Her next grand jury appearance is scheduled for Monday – and no one knows whether she intends to appear. Last week, her office said her doctors believe she should not return to work until later this month – and only "as tolerable" then.
Kane has denied repeated requests from The Inquirer for an interview, including one Friday.
But that doesn't mean she isn't talking to the press: she told PennLive/The Patriot News last week that neither she nor her staff leaked anything, and that she follows "the letter of the law."
In a letter to her employees earlier this week, Kane went even further: she called "outlandish" any suggestion that the accident was staged in an effort to get out of testifying in the leak inquiry.
Marchese put it this way: "We wouldn't lose our jobs over something like this."
Still, there are many unanswered questions.
The Dunmore police officer who responded to the accident tried to answer some last week.
In an interview Friday, Joseph Hallinan said that on the morning of the accident, he received a call on his cell phone from Robert Ruddy, a member of Kane's security detail who was driving.

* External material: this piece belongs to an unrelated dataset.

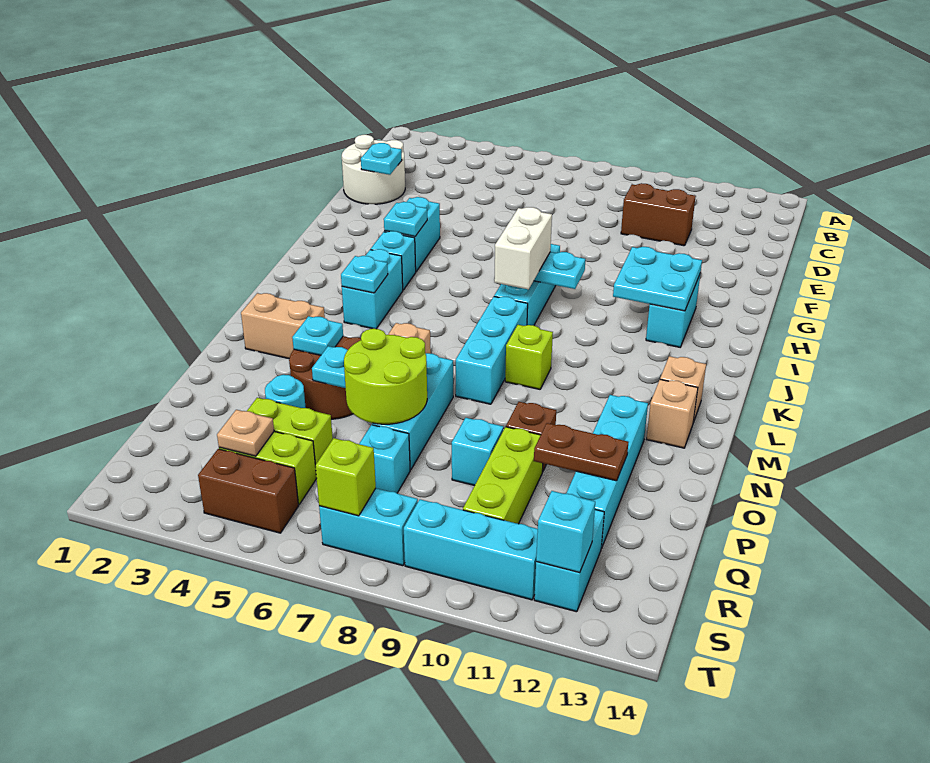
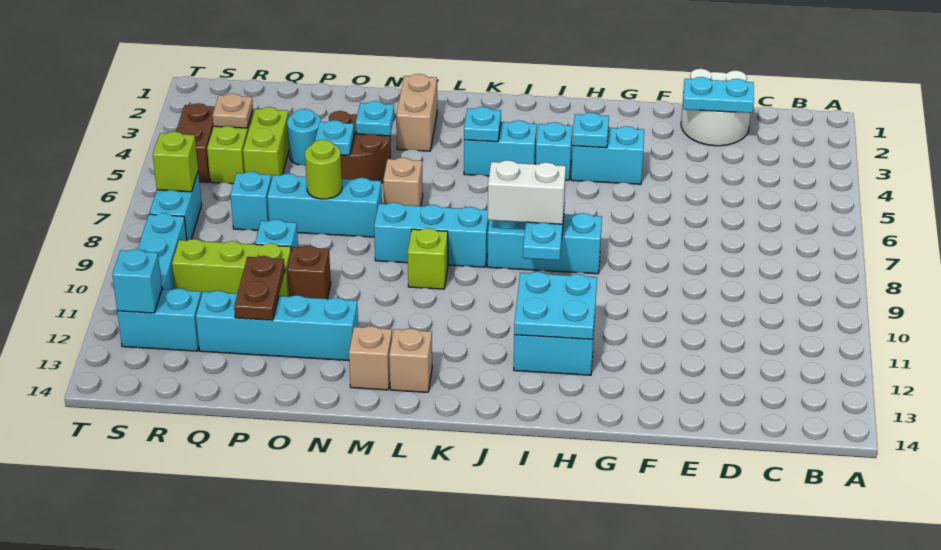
brown 1x2 brick [621,183,696,246] -> none
cyan 1x1 plate [361,143,402,175] -> cyan 1x2 plate [683,77,754,113]
lime 2x2 round brick [344,329,427,424] -> lime 1x1 round brick [305,140,342,199]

Ruddy is a former Dunmore police officer.
Asked why Ruddy would call him directly, Hallinan in a small town like Dunmore, it's not uncommon to reach out to an officer you know.
"He told me he was in a fender-bender," Hallinan said of Ruddy.
When he got to the scene, Hallinan said Kane's SUV was pulled to the side of the road with its four-way blinkers flashing. He said he spoke with Ruddy and Patrick Reese, who is also on Kane's security detail and was in the passenger seat when the accident occurred. Reese is the former police chief of Dunmore, mainly known as the hometown of Louis DeNaples, the politically connected former holder of a casino license in the Scranton area.
Kane, said Hallinan, stayed in the car and he didn't see or talk to her. Reese and Ruddy said they were going to drive to the hospital to get checked out.
The damage both to Kane's car and the 1999 Jeep her SUV hit – which was parked and empty – was minor, said Hallinan. If he had to estimate the speed Kane's car was traveling, it would be between 10 and 15 m.p.h., he said. The speed limit on the street is 15 m.p.h.
And what of the disagreement over whether Kane was wearing a seatbelt? Hallinan's original police report on the accident said she was; Kane's office said she wasn't.
Asked to explain the discrepancy, Hallinan said called it "a typo." The report, he said, has since been amended.
As for the Jeep, on Friday it was parked in the same spot it was when it was hit, and it did not appear to have been repaired. The car is pocked with dents and scrapes, and its front passenger side door looks to have been pried open at some point by a crowbar. The back seat and trunk are brimming from floor to ceiling with clothes and other items.
The owner of the car, Judy Jenkins, did not respond to calls or answer her door.
A neighbor said in the two-plus years he has lived on that block, the car hasn't moved.